Could you print every line of the listing below word for word, leaving out the pictures?

═════ Source data

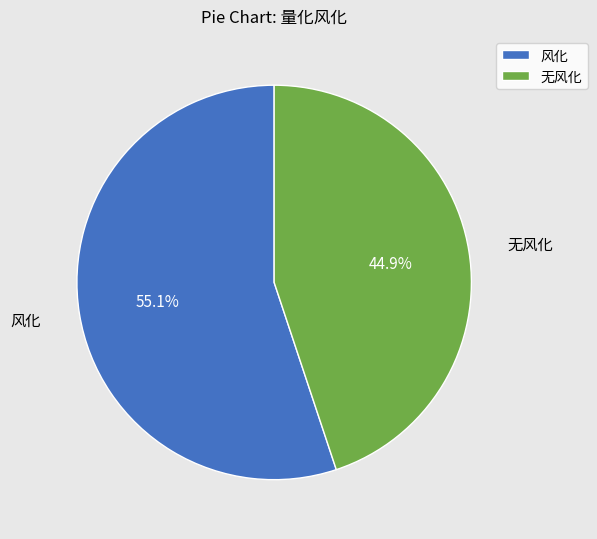

To the nearest percent, what percentage of the pie is 无风化?

45%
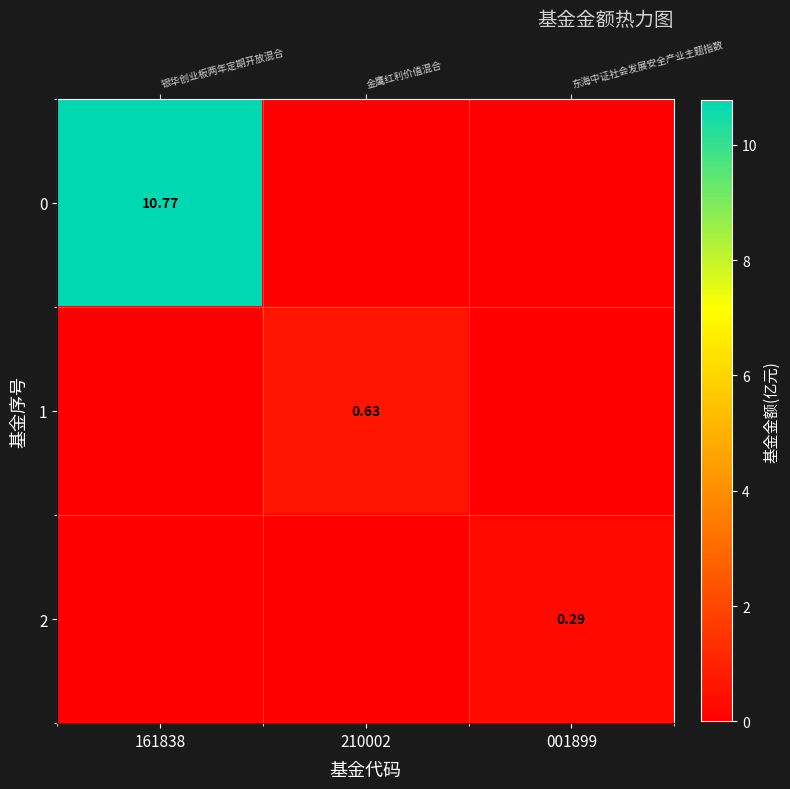

At which label is 2 closest to 0?

161838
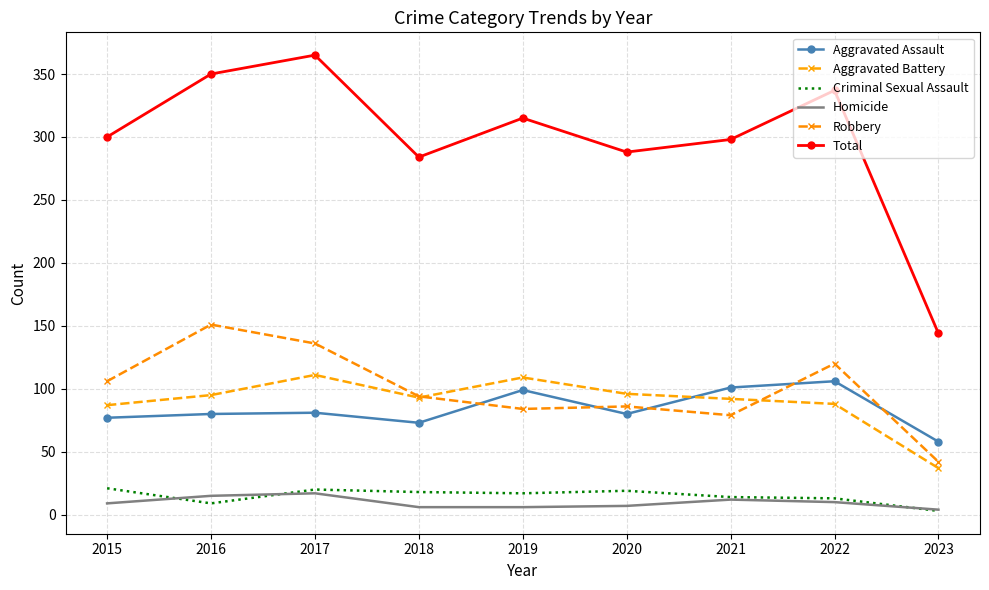

Reading right to left, what are all the values shown in this chart?

Aggravated Assault: 2023=58	2022=106	2021=101	2020=80	2019=99	2018=73	2017=81	2016=80	2015=77
Aggravated Battery: 2023=37	2022=88	2021=92	2020=96	2019=109	2018=93	2017=111	2016=95	2015=87
Criminal Sexual Assault: 2023=3	2022=13	2021=14	2020=19	2019=17	2018=18	2017=20	2016=9	2015=21
Homicide: 2023=4	2022=10	2021=12	2020=7	2019=6	2018=6	2017=17	2016=15	2015=9
Robbery: 2023=42	2022=120	2021=79	2020=86	2019=84	2018=94	2017=136	2016=151	2015=106
Total: 2023=144	2022=337	2021=298	2020=288	2019=315	2018=284	2017=365	2016=350	2015=300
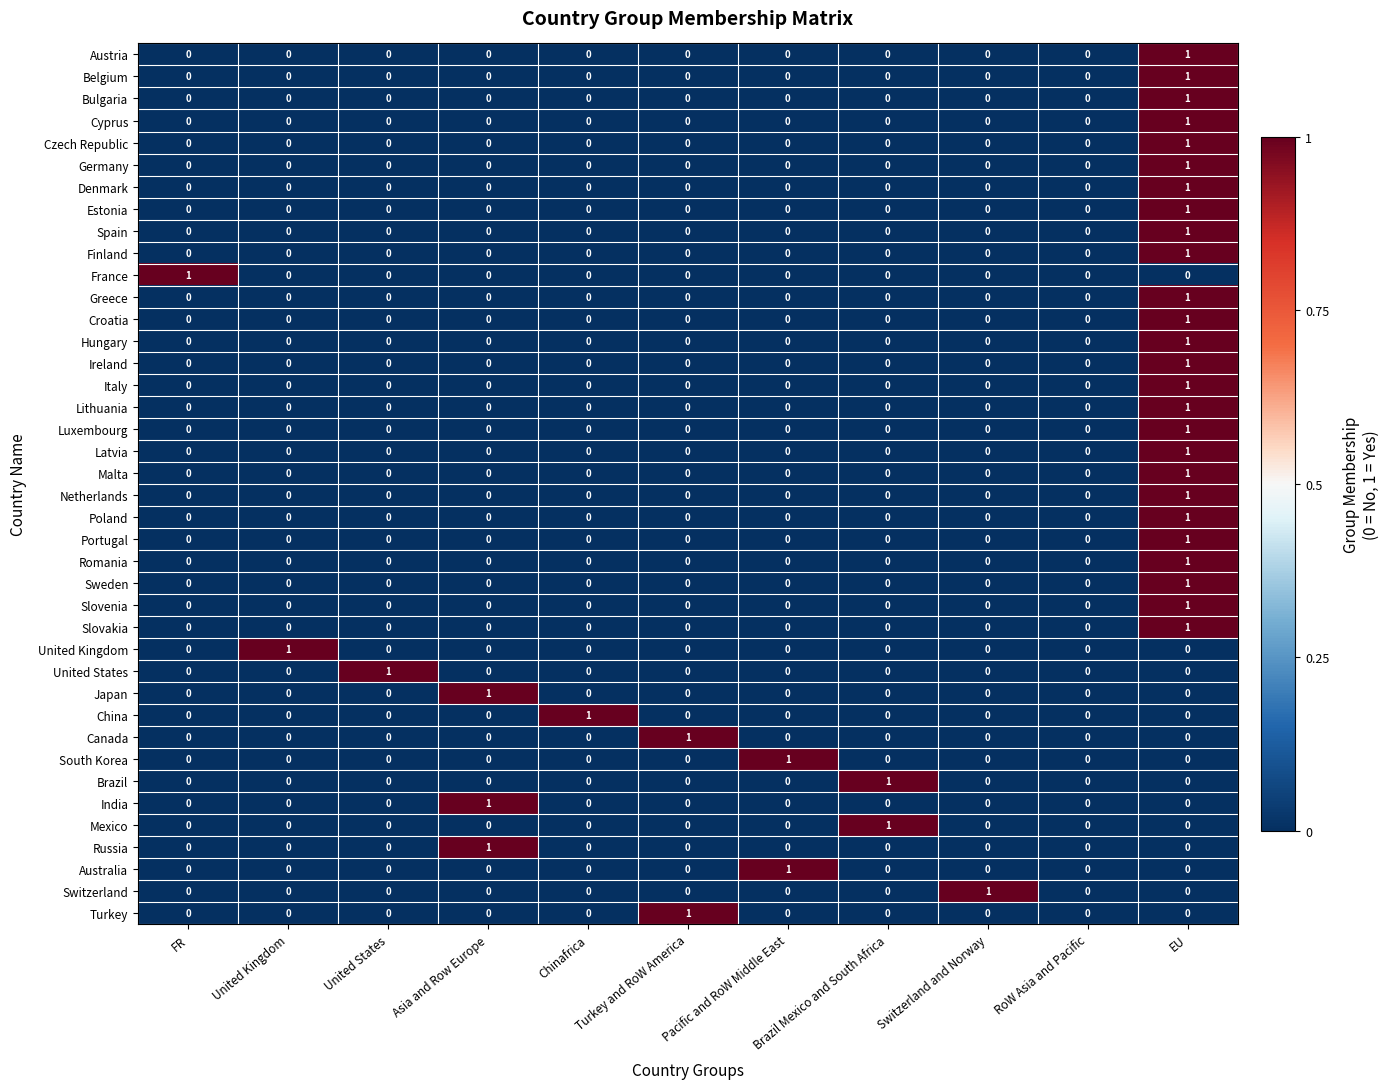

At which category is the sum across all series the highest?

EU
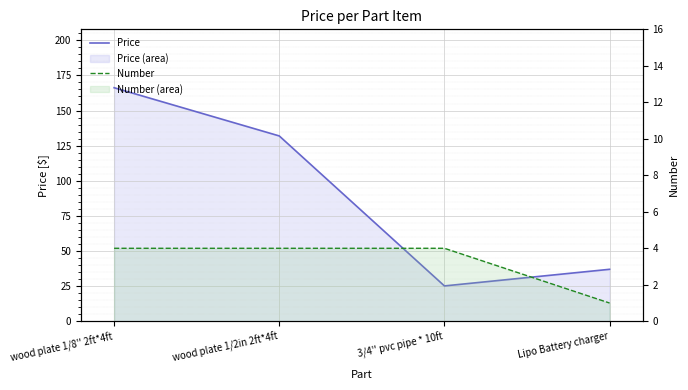

Which series has the widest spread of values?

Price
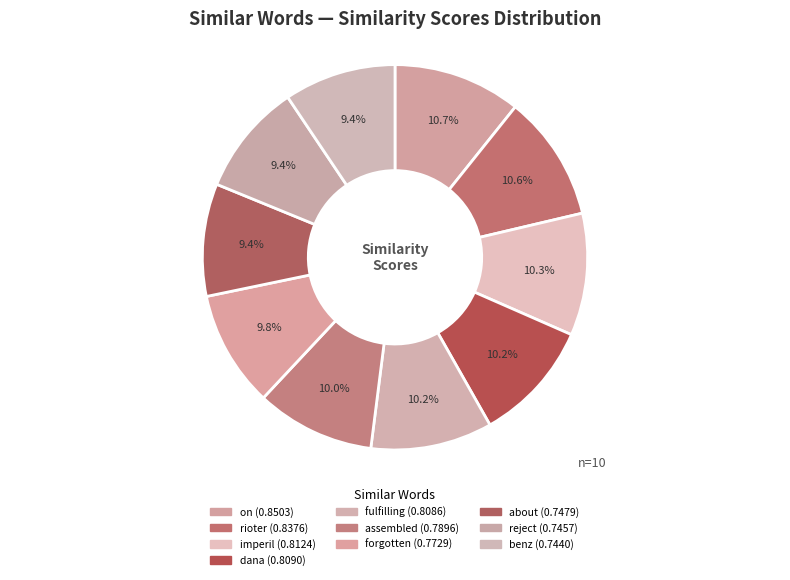

Is reject the majority of the pie?

No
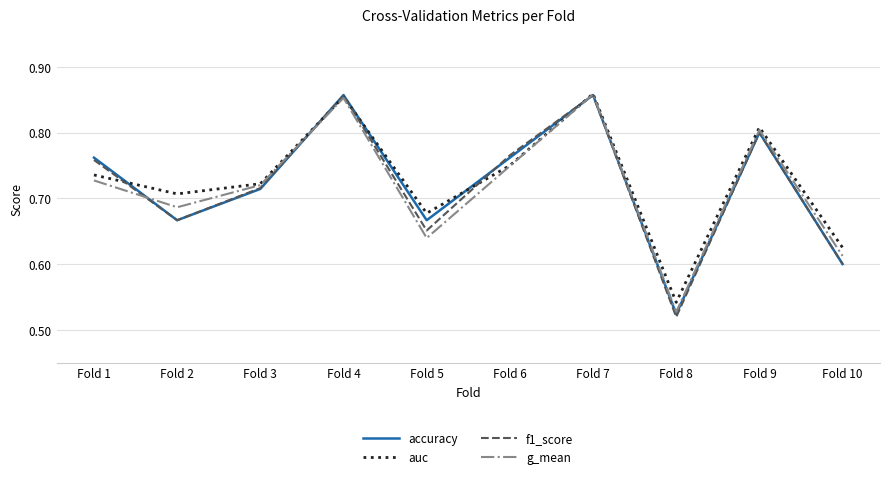

How many categories are shown in the chart?

10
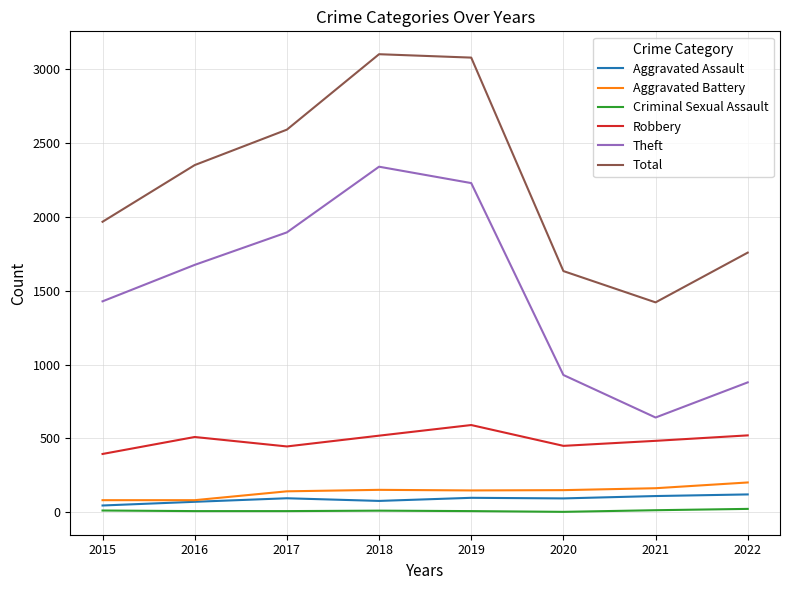

What is the spread (max minus min) of values at 2017?

2584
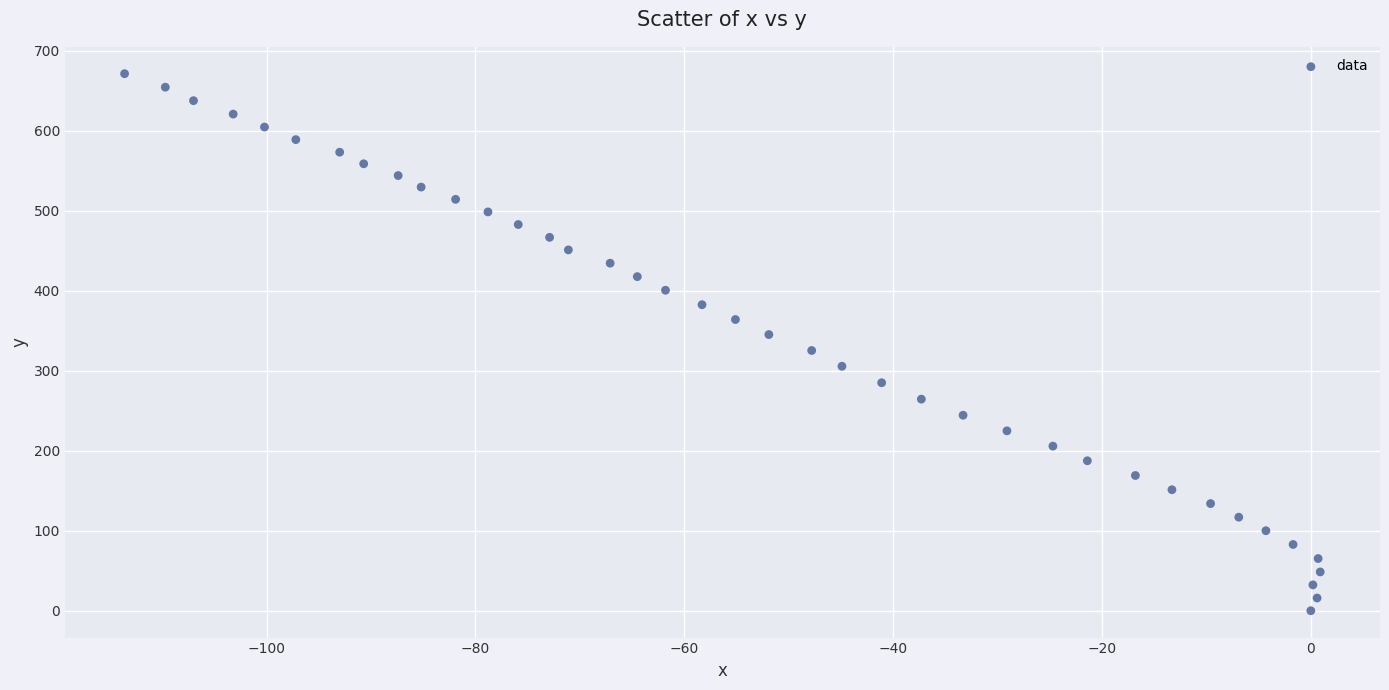

What is the range of Y values (max minus min)?

671.1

══════════

◆ Exercise result ◆
To the nearest percent, what percentage of the pie is 无风化?

45%

At which label is 2 closest to 0?

161838

Reading right to left, what are all the values shown in this chart?

Aggravated Assault: 2023=58	2022=106	2021=101	2020=80	2019=99	2018=73	2017=81	2016=80	2015=77
Aggravated Battery: 2023=37	2022=88	2021=92	2020=96	2019=109	2018=93	2017=111	2016=95	2015=87
Criminal Sexual Assault: 2023=3	2022=13	2021=14	2020=19	2019=17	2018=18	2017=20	2016=9	2015=21
Homicide: 2023=4	2022=10	2021=12	2020=7	2019=6	2018=6	2017=17	2016=15	2015=9
Robbery: 2023=42	2022=120	2021=79	2020=86	2019=84	2018=94	2017=136	2016=151	2015=106
Total: 2023=144	2022=337	2021=298	2020=288	2019=315	2018=284	2017=365	2016=350	2015=300

At which category is the sum across all series the highest?

EU

Which series has the widest spread of values?

Price

Is reject the majority of the pie?

No

How many categories are shown in the chart?

10

What is the spread (max minus min) of values at 2017?

2584

What is the range of Y values (max minus min)?

671.1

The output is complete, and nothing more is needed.